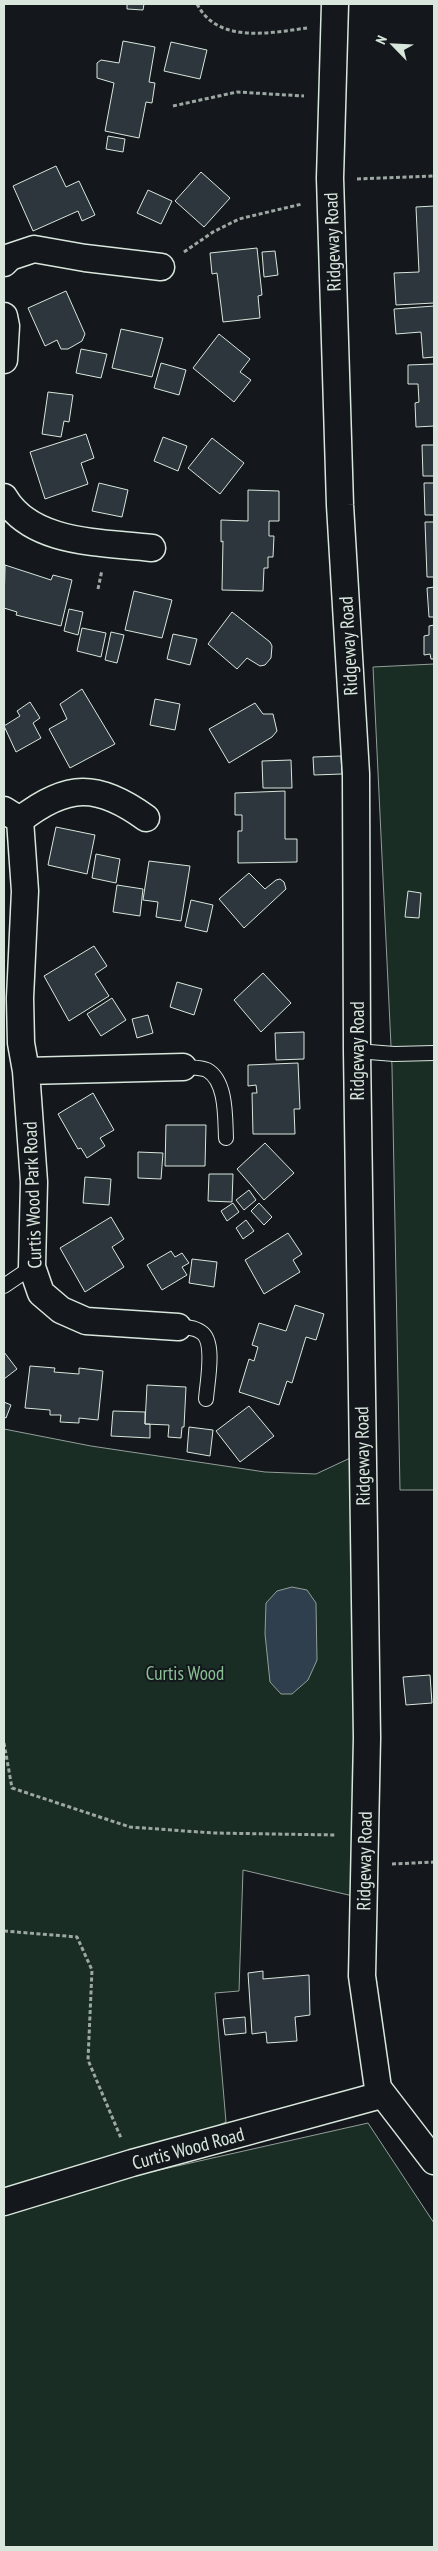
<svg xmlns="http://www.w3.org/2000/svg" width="438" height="2551" font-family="'PT Sans Narrow',sans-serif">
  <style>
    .green { fill: #1a2d24; stroke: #939e99 }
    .water { fill: #2f3f4d; stroke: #939e99 }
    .building { fill: #2c363c; stroke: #d8e6dc }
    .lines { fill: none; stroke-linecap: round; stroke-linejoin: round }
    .lane-casing { stroke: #d8e6dc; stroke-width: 16 }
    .street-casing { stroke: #d8e6dc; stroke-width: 29 }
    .path { stroke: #9da8a2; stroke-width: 3; stroke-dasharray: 4 2.5; stroke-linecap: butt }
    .lane { stroke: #14181c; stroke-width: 14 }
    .street { stroke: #14181c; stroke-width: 26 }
    .labels { text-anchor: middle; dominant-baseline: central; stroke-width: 4; stroke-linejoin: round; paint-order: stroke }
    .street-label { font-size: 19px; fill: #d8e6dc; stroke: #14181c }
    .park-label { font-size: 19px; fill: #8ac095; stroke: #14181c }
  </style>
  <rect width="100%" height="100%" fill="#14181c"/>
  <!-- green -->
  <path class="green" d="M434,664V1490H400L392,1067L373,667Z
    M4,1429L91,1446L265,1472L316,1474L363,1452L357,1897L243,1870L239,1991L215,1993L226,2122L132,2163L4,2202Z
    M368,2123L434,2223V2547H4V2205Z"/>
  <!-- water -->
  <path class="water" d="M292,1587L307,1590L316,1603L317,1660L308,1680L292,1694H281L270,1682L265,1634L266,1603L277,1591Z"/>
  <!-- building -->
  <path class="building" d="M127,4H144L143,10L127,9Z
    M123,41L155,47L149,82L155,83L152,103L146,102L139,138L105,131L114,83L97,78V63L101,60L119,63Z
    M171,42L207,50L200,79L164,71Z
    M108,136L125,139L123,152L106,149Z
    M56,166L66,187L79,181L95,215L82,221L78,211L33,231L13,186Z
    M201,172L230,198L204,227L175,201Z
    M148,190L172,201L161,224L137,213Z
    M434,206V303L396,305L394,273L419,272L416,207Z
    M257,248L262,295L258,296L260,318L223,322L217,273L212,274L210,253Z
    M275,251L278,275L264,277L262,252Z
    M66,291L85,334L82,341L68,349H61L57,340L45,346L28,308Z
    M434,306V357L423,358L421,332L396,334L394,309Z
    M121,329L163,338L152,377L112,368Z
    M219,334L250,359L240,372L251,380L234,402L193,368Z
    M81,349L107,354L101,378L76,373Z
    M161,363L186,370L179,395L154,388Z
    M434,364V426L416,427L415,403L419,402L418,384H408V365Z
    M48,392L73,395L69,422L64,421L61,437L42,434Z
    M86,434L94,458L81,463L88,484L45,499L30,452Z
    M163,437L187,446L178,471L154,461Z
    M212,438L244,463L220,494L188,468Z
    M422,445H434V476H423Z
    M99,483L128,490L122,517L92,511Z
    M424,483H434V515H425Z
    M248,490L279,491V521H269V536H274L273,557H268V568H264L263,591L222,590L223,541L221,542V520L248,521Z
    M425,522H434V577H427Z
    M5,565L51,580L53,575L72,580L61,626L16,615L17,612L4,608Z
    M434,587V617H429L427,588Z
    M134,591L172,600L162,638L125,630Z
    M69,609L83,612L78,635L64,631Z
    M232,612L270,642L272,646L271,658L265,665L260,666L247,658L237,669L208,644Z
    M434,625V659H431L430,654L424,655V636L429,635V626Z
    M82,628L106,633L101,657L77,651Z
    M111,632L124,635L117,663L105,660Z
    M173,634L197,639L190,665L167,659Z
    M82,689L115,744L70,768L49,729L67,719L60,704Z
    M155,699L180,704L175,730L150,725Z
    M30,702L40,718L33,723L41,738L16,752L4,726L20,716L17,711Z
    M255,703L263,714H273L277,731L272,737L229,763L209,729Z
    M341,756L342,774L314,775L313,757Z
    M291,760L292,788H263L262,761Z
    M285,791V839H297V862L238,863V831H242V815H235V793Z
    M56,827L95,835L87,874L48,865Z
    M96,854L120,859L116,883L92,878Z
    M149,861L190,866L181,921L156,917L158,902L143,900Z
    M249,873L265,889L276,880L280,879L284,882L286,889L244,928L219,899Z
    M117,885L143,889L140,916L113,912Z
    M408,891L421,893L419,918L405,917Z
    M191,900L213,905L207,932L185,927Z
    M94,946L107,966L95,974L109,996L69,1021L44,976Z
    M263,973L291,1003L261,1032L234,1000Z
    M177,982L202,989L194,1015L170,1007Z
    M112,998L126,1020L101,1036L87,1014Z
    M148,1015L153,1033L137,1038L132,1019Z
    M304,1032V1059L276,1060L275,1033Z
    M298,1063L300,1109H294L295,1134H253L252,1093H257L256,1085L248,1086V1065Z
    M93,1093L114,1130L100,1138L105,1146L87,1158L81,1148L78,1149L58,1114Z
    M166,1125H206L205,1166H165Z
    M265,1143L294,1173L264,1200L237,1169Z
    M138,1152L163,1153L161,1179L138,1178Z
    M209,1174H233L232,1202L208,1201Z
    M85,1177L111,1179L109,1205L83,1203Z
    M249,1190L256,1200L244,1210L236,1200Z
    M233,1203L239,1212L227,1221L221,1211Z
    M259,1203L272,1217L264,1225L251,1211Z
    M111,1217L124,1239L112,1247L124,1267L85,1292L60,1248Z
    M246,1220L254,1231L243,1239L236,1228Z
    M288,1233L302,1254L293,1260L300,1272L264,1294L245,1260Z
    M171,1251L175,1257L182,1253L189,1263L182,1267L187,1275L162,1290L147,1265Z
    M192,1259L217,1262L214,1287L189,1283Z
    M295,1305L324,1314L316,1340L306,1337L292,1383L287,1381L279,1405L239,1392L249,1359L254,1361L258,1347L252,1345L259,1323L286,1331Z
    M4,1352L17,1369L4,1379Z
    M30,1366L55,1368L54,1372L79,1374V1368L103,1371L98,1420L79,1418V1423L60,1422L61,1415H50V1410L25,1408Z
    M147,1385L186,1387L184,1427H182L181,1438L168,1437L169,1425L145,1424Z
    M4,1402L11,1405L6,1418L4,1417Z
    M249,1406L274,1436L240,1462L216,1431Z
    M113,1411L145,1412V1424H150V1438L111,1436Z
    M189,1427L213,1430L210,1456L187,1452Z
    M430,1675L432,1703L406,1705L403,1677Z
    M263,1971V1979L309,1975L310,2015L295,2017L297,2041L267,2043L266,2032L252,2034L248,1973Z
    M245,2017L246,2033L225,2035L223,2019Z"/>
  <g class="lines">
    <!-- lane casing -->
    <g class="lane-casing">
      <path id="lane" d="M357,1051L394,1054L434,1053
        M183,1067C191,1068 200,1067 207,1070C227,1081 225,1119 226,1138
        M4,1286L32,1267
        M178,1327C185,1327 194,1327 201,1332C216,1341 207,1383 206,1399"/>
    </g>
    <!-- street casing -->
    <g class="street-casing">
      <path id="street" d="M335,4L330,178L340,505L356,774L357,1051L367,1738L362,1976L378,2088L434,2161
        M4,263L10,257L34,249L85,258L161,267
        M4,316L6,326L4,360
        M4,497C32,545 103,542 152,548
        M4,810L20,820L25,891L20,998L21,1043L26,1071L34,1182L32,1267L41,1293L61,1310L86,1321L178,1327
        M20,820C67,783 98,783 146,818
        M26,1071L183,1067
        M4,2202L132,2163L374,2097"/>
    </g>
    <!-- path -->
    <path class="path" d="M197,4C218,44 269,33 307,28
      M173,106L237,92L304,96
      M357,179L434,176
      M184,252L213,232L239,219L302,204
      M98,589L102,570
      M4,1743L12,1788L130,1827L213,1833L336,1835
      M392,1864L434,1862
      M4,1931L77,1937L92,1970L88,2060L121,2138"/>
    <!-- lane -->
    <use href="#lane" class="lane"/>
    <!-- street -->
    <use href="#street" class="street"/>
  </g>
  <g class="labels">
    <!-- street labels -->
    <g class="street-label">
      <text transform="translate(332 242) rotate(-92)">Ridgeway Road</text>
      <text transform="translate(348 646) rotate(-93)">Ridgeway Road</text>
      <text transform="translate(357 1051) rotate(-90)">Ridgeway Road</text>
      <text transform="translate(32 1195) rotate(-92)">Curtis Wood Park Road</text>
      <text transform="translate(362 1456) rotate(-91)">Ridgeway Road</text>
      <text transform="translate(364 1861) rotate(-89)">Ridgeway Road</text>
      <text transform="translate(188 2148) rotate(-15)">Curtis Wood Road</text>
    </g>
    <!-- park labels -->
    <g class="park-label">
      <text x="185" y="1673">Curtis Wood</text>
    </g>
  </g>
  <!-- border -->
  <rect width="438" height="2551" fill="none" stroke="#d8e6dc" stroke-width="10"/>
  <!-- north arrow -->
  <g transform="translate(393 45) rotate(294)" stroke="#14181c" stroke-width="4" paint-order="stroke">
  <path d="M0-4L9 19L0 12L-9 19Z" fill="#d8e6dc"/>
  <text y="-8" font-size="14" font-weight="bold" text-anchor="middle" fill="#d8e6dc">N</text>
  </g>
</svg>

ACTION ITEM: Please copy every line in the entries where "linecap" appears.

OUTPUT:
    .lines { fill: none; stroke-linecap: round; stroke-linejoin: round }
    .path { stroke: #9da8a2; stroke-width: 3; stroke-dasharray: 4 2.5; stroke-linecap: butt }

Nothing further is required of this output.